57 Uplifting Quotes By John Stuart Mill, The Renowned English Philosopher
Bad men need nothing more to compass their ends, than that good men should look on and do nothing.
A person may cause evil to others not only by his actions but by his inaction, and in either case he is justly accountable to them for the injury.
I have learned to seek my happiness by limiting my desires, rather than in attempting to satisfy them.
I will call no being good who is not what I mean when I apply that epithet to my fellow creatures; and if such a creature can sentence me to hell for not so calling him, to hell I will go .
It is not because men's desires are strong that they act ill; it is because their consciences are weak.
Every man who says frankly and fully what he thinks is so far doing a public service. We should be grateful to him for attacking most unsparingly our most cherished opinions.
A state which dwarfs its men, in order that they may be more docile instruments in its hands even for beneficial purposes--will find that with small men no great thing can really be accomplished.
Truth gains more even by the errors of one who, with due study and preparation, thinks for himself, than by the true opinions of those who only hold them because they do not suffer themselves to think…
A party of order or stability, and a party of progress or reform, are both necessary elements of a healthy state of political life.

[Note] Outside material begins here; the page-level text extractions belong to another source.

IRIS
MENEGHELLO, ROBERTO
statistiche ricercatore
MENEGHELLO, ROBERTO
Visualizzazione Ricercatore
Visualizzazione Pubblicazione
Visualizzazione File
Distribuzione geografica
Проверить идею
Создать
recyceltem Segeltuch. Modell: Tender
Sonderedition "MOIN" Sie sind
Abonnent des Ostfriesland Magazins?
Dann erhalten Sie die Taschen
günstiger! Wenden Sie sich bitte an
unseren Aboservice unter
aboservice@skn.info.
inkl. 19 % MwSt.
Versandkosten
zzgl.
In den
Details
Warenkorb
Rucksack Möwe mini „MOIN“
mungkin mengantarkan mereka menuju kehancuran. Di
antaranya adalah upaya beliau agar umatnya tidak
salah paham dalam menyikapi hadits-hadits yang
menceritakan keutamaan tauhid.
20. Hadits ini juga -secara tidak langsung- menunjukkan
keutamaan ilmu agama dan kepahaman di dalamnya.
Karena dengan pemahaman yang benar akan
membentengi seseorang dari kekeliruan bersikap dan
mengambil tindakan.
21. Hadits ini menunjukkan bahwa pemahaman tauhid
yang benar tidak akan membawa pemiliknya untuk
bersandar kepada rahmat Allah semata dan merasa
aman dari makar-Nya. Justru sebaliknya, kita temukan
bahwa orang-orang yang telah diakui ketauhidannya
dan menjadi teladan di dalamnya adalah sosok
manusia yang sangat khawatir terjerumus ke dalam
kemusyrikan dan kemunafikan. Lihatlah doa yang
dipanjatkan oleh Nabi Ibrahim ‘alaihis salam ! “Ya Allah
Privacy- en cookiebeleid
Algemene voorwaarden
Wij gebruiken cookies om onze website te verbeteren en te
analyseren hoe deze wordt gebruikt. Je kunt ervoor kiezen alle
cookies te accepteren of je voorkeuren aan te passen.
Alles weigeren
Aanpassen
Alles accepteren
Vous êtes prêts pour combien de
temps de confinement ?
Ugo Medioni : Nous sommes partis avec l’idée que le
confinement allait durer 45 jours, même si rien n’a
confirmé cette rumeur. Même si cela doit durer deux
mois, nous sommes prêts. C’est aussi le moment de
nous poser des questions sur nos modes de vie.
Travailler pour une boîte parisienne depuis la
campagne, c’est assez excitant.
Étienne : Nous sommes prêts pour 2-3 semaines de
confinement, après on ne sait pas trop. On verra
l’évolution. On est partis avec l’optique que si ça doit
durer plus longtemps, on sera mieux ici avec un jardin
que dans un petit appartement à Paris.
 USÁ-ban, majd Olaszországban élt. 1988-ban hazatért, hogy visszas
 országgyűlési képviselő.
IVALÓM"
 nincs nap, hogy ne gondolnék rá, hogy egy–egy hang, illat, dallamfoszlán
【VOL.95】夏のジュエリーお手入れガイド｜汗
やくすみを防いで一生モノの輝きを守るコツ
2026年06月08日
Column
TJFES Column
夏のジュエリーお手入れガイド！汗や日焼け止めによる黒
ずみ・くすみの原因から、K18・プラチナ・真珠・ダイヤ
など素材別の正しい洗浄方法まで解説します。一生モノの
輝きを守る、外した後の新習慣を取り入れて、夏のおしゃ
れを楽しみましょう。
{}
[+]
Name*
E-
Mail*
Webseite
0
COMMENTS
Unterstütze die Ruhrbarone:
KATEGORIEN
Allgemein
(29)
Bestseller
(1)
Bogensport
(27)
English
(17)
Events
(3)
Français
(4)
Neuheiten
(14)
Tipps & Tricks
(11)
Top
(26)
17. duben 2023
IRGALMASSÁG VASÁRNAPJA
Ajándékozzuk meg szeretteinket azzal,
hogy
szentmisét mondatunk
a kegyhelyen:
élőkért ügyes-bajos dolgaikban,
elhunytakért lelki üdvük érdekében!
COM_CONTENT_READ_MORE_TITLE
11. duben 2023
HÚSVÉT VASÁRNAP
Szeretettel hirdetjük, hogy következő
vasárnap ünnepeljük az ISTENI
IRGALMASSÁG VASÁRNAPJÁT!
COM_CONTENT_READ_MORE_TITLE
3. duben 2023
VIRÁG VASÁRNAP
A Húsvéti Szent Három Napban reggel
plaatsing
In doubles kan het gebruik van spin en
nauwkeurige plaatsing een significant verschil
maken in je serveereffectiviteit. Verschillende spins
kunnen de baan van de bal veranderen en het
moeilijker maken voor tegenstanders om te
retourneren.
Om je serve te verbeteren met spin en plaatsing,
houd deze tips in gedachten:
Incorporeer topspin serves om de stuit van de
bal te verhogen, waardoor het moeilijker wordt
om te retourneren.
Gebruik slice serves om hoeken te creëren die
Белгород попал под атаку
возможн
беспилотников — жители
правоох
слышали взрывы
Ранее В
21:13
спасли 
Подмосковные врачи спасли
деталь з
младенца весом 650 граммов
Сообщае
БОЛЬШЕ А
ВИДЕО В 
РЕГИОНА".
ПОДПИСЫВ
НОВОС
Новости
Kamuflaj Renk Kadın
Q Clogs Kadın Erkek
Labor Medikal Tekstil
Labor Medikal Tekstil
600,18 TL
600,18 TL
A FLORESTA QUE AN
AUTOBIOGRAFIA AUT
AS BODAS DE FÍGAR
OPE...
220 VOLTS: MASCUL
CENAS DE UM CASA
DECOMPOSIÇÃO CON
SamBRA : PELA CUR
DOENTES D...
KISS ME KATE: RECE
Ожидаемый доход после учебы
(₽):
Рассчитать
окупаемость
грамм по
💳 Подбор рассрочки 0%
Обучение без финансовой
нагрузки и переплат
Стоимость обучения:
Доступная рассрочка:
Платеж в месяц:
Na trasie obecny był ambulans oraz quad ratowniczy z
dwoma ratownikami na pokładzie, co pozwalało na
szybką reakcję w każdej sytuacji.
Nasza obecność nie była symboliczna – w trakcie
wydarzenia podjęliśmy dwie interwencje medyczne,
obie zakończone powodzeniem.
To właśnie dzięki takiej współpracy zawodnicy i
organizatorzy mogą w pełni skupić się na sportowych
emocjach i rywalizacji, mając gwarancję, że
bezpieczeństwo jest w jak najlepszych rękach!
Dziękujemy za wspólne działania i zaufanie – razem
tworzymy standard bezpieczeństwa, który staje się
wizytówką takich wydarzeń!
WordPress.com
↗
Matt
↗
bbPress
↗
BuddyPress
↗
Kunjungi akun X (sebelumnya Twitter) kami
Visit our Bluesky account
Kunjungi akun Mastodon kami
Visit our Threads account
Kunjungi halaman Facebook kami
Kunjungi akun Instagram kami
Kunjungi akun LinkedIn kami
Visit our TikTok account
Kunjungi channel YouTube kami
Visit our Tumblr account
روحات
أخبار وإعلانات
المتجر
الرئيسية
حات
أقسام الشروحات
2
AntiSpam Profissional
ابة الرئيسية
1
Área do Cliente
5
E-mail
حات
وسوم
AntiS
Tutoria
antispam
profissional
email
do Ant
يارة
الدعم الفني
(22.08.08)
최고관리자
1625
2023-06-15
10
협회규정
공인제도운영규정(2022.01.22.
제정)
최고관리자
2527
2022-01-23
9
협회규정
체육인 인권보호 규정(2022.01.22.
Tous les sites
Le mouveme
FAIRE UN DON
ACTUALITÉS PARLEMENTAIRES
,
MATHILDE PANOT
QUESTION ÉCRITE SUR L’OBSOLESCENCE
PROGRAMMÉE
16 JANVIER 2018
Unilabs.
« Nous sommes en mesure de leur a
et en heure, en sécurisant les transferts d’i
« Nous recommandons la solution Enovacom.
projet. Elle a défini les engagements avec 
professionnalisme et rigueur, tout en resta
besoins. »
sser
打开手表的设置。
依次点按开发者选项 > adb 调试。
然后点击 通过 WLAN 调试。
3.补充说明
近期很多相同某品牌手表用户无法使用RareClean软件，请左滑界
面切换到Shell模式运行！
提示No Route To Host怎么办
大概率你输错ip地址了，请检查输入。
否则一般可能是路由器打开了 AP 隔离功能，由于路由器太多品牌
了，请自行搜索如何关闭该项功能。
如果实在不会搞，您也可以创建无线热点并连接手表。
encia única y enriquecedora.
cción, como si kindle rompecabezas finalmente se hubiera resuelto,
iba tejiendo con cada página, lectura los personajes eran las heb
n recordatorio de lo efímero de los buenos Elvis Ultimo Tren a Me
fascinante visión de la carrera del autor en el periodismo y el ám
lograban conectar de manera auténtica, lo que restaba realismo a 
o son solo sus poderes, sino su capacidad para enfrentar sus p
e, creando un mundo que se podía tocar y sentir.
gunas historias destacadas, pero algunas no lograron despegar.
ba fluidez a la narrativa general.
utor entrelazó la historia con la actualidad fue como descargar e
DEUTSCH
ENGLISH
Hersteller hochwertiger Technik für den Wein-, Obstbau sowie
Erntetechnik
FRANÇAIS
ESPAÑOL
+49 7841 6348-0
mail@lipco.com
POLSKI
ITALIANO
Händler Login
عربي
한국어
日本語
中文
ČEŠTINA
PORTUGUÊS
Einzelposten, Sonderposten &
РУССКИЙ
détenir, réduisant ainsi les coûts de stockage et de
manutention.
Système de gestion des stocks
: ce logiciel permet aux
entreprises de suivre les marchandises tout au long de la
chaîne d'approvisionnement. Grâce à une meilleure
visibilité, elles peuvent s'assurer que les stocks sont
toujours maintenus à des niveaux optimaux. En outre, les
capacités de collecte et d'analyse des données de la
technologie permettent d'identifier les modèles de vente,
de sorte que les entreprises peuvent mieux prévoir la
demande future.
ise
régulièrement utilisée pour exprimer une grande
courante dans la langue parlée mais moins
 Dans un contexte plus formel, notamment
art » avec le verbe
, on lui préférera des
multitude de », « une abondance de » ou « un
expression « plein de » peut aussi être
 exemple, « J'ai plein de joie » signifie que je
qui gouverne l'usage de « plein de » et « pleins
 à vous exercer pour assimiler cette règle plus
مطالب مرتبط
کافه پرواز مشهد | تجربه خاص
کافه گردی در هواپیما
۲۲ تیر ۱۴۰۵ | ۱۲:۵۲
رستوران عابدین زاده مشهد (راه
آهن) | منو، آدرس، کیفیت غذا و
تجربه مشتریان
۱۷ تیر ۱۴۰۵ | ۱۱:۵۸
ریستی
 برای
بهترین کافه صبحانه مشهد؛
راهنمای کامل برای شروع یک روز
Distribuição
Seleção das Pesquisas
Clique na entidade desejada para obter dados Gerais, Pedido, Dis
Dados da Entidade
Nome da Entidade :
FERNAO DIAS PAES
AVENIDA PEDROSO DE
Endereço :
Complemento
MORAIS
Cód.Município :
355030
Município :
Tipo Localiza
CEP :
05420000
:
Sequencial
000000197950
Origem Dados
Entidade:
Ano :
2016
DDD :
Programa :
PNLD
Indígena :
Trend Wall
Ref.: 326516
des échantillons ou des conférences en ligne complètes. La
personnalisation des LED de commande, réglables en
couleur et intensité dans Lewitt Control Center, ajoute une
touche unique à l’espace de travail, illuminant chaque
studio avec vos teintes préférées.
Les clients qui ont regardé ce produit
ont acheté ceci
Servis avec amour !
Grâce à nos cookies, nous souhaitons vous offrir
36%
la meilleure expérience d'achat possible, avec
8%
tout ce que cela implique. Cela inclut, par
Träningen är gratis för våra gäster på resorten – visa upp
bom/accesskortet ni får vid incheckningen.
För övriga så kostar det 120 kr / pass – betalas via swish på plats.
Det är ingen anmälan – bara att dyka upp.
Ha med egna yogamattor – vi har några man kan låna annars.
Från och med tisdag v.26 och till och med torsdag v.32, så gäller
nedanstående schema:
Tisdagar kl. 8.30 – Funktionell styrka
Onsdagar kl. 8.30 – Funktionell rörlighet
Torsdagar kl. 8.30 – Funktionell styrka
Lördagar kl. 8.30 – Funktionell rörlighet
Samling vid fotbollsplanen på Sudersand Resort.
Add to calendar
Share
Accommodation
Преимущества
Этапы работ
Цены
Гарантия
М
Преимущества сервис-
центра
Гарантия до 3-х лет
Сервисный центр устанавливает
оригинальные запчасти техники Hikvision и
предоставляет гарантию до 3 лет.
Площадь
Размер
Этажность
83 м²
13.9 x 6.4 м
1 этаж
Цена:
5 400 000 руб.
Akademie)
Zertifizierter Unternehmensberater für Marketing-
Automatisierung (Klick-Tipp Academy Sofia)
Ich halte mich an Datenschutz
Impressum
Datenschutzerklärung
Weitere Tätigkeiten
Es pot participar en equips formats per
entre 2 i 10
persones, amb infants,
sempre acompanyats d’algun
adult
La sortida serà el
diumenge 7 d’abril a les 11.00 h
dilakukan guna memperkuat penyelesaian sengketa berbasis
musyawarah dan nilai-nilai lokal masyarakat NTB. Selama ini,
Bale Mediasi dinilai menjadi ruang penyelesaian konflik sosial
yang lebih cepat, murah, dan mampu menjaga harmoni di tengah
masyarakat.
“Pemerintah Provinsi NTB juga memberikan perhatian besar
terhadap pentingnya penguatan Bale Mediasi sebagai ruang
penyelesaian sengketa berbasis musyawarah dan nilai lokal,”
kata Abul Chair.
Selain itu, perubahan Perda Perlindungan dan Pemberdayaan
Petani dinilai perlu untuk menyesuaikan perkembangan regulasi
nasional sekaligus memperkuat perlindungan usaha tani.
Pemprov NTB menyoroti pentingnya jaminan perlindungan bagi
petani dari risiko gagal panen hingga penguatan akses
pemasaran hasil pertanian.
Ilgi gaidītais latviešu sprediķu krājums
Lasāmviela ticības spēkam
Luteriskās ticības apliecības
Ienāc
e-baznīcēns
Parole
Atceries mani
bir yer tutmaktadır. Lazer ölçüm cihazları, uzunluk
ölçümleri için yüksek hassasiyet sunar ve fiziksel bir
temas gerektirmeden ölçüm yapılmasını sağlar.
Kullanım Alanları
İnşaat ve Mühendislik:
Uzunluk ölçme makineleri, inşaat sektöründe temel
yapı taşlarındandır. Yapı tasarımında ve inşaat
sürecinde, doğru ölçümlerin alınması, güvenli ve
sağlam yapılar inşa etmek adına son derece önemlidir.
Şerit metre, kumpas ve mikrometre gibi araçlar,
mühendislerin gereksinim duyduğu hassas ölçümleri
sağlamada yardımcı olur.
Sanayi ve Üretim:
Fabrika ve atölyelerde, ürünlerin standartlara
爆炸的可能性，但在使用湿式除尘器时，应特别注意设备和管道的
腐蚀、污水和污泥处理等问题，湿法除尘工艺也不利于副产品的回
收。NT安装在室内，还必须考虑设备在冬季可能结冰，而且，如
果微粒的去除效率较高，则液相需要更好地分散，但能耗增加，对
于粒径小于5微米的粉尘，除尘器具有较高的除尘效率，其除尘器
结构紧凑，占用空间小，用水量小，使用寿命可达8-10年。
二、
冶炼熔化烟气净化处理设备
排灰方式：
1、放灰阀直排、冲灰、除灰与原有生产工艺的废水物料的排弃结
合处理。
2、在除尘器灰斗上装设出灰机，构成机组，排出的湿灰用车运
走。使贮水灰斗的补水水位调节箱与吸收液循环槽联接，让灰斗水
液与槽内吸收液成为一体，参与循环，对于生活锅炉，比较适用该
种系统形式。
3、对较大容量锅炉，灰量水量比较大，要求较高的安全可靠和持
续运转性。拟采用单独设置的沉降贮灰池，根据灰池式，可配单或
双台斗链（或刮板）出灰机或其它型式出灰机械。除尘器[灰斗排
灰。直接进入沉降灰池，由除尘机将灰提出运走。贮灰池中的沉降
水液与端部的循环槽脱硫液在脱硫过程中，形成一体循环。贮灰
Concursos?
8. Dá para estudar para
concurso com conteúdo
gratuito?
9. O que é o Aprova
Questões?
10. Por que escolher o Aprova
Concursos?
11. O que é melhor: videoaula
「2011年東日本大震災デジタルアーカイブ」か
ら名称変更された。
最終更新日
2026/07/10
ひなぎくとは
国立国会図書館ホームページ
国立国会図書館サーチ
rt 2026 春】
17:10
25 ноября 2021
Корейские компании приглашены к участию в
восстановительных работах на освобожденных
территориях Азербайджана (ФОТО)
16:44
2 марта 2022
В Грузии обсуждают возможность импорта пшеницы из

The only freedom which deserves the name, is that of pursuing our own good in our own way, so long as we do not attempt to deprive others of theirs, or impede their efforts to obtain it.
So long as an opinion is strongly rooted in the feelings, it gains rather than loses in stability by having a preponderating weight of argument against it.
Persons of genius, it is true, are, and are always likely to be, a small minority; but in order to have them, it is necessary to preserve the soil in which they grow.
No one can be a great thinker who does not recognize that as a thinker it is his first duty to follow his intellect to whatever conclusions it may lead.
Both teachers and learners go to sleep at their post as soon as there is no enemy in the field.
The time appears to me to have come when it is the duty of all to make their dissent from religion known.
If any opinion is compelled to silence, that opinion may, for aught we can certainly know, be true. To deny this is to assume our own infallibility.
Despotism is a legitimate mode of government in dealing with barbarians, provided the end be their improvement.
The liberty of the individual must be thus far limited, he must not make himself a nuisance to other people.
So true is that unnatural generally means only uncustomary, and that everything which is usual appears natural.
There are no means of finding what either one person or many can do, but by trying - and no means by which anyone else can discover for them what it is for their happiness to do or leave undone
It is given to no human being to stereotype a set of truths, and walk safely by their guidance with his mind's eye closed.
No great improvements in the lot of mankind are possible until a great change takes place in the fundamental constitution of their modes of thought.
After the primary necessities of food and raiment, freedom is the first and strongest want of human nature.
The strongest of all arguments against the interference of the public with purely personal conduct, is that when it does interfere, the odds are that it interferes wrongly, and in the wrong place.
The love of power and the love of liberty are in eternal antagonism.
There have been, and may be again, great individual thinkers, in a general atmosphere of mental slavery.
As long as justice and injustice have not terminated their ever renewing fight for ascendancy in the affairs of mankind, human beings must be willing, when need is, to do battle for the one against the other.
In history, as in traveling, men usually see only what they already had in their own minds; and few learn much from history, who do not bring much with them to its study.
One person with a belief is equal to the force of 100,000 who have only interests.
Mankind are greater gainers by suffering each other to live as seem good to themselves than by compelling each to live as seems good to the rest.